# To do
After finding the line with "(semi-automatic segmentation, software-assisted" in the entries below, retype exactly each line from there through the line with "CT including the spine, one axial slice. Position 555", including that final line.

[Extracted records]
□ □ □

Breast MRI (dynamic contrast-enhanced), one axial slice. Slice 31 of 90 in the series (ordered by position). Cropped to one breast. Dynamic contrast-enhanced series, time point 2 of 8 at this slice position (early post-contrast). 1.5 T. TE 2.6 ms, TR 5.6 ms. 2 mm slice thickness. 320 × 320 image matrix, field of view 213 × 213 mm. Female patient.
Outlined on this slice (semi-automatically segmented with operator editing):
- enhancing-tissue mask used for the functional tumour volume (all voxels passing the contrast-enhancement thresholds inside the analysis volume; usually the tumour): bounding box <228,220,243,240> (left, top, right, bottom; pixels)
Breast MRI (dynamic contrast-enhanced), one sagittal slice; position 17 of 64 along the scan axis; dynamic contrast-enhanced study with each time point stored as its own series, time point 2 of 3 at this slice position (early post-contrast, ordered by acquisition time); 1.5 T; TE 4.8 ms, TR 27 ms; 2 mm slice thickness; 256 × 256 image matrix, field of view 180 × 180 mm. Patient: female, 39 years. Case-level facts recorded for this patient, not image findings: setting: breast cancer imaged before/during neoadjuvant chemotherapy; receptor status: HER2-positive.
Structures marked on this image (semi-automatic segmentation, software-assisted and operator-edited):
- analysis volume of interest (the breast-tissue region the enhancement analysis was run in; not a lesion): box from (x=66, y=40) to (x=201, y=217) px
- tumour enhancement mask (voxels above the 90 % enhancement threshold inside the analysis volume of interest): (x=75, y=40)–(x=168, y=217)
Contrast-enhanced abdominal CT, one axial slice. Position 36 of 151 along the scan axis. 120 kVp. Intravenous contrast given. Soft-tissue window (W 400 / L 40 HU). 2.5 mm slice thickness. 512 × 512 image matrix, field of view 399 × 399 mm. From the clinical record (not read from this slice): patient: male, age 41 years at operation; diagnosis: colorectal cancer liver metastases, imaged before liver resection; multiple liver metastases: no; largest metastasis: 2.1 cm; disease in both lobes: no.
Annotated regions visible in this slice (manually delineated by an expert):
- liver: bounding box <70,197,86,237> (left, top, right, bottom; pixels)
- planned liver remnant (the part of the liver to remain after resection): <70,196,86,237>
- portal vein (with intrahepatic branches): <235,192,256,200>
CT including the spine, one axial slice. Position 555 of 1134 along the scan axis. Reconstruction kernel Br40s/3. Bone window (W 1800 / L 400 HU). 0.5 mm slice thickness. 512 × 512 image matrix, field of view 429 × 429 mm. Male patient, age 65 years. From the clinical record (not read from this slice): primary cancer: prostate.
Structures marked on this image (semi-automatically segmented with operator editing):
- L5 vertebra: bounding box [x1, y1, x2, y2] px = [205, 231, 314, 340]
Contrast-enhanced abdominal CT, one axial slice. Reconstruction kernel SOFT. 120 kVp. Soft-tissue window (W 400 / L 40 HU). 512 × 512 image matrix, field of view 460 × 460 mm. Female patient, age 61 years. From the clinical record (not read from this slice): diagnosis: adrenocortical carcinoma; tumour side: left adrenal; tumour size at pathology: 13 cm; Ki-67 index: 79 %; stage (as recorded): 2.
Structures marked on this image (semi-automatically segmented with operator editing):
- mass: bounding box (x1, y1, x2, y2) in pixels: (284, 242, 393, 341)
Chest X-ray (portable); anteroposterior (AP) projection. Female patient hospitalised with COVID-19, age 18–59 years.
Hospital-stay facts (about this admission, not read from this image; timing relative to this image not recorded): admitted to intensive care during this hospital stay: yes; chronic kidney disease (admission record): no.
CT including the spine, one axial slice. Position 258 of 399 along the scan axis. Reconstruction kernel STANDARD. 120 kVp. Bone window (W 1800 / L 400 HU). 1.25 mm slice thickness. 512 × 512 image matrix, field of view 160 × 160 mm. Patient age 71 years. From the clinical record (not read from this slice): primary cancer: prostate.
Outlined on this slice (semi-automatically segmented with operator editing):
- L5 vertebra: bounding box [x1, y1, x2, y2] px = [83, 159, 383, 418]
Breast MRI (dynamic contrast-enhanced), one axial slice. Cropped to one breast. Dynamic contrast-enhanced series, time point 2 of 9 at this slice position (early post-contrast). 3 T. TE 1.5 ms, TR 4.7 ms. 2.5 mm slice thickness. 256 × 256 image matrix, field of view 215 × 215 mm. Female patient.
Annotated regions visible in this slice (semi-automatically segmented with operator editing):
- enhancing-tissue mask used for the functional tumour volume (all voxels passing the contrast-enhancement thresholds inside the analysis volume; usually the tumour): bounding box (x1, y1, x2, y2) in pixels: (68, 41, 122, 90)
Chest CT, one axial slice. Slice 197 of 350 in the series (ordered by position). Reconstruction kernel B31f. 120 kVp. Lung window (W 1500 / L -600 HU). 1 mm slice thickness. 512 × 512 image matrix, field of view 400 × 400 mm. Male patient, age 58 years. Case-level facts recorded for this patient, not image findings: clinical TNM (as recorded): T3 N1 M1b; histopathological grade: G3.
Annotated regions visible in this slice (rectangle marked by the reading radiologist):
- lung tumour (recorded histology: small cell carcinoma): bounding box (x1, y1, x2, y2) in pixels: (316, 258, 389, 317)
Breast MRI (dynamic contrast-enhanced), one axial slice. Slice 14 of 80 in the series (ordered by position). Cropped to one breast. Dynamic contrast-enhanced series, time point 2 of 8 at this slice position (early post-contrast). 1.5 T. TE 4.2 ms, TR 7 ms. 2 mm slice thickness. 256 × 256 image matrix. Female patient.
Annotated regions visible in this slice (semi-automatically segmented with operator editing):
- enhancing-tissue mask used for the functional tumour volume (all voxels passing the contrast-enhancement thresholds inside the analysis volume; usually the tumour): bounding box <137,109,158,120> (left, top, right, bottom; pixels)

□ □ □

# Result of this task
Structures marked on this image (semi-automatic segmentation, software-assisted and operator-edited):
- analysis volume of interest (the breast-tissue region the enhancement analysis was run in; not a lesion): box from (x=66, y=40) to (x=201, y=217) px
- tumour enhancement mask (voxels above the 90 % enhancement threshold inside the analysis volume of interest): (x=75, y=40)–(x=168, y=217)
Contrast-enhanced abdominal CT, one axial slice. Position 36 of 151 along the scan axis. 120 kVp. Intravenous contrast given. Soft-tissue window (W 400 / L 40 HU). 2.5 mm slice thickness. 512 × 512 image matrix, field of view 399 × 399 mm. From the clinical record (not read from this slice): patient: male, age 41 years at operation; diagnosis: colorectal cancer liver metastases, imaged before liver resection; multiple liver metastases: no; largest metastasis: 2.1 cm; disease in both lobes: no.
Annotated regions visible in this slice (manually delineated by an expert):
- liver: bounding box <70,197,86,237> (left, top, right, bottom; pixels)
- planned liver remnant (the part of the liver to remain after resection): <70,196,86,237>
- portal vein (with intrahepatic branches): <235,192,256,200>
CT including the spine, one axial slice. Position 555 of 1134 along the scan axis. Reconstruction kernel Br40s/3. Bone window (W 1800 / L 400 HU). 0.5 mm slice thickness. 512 × 512 image matrix, field of view 429 × 429 mm. Male patient, age 65 years. From the clinical record (not read from this slice): primary cancer: prostate.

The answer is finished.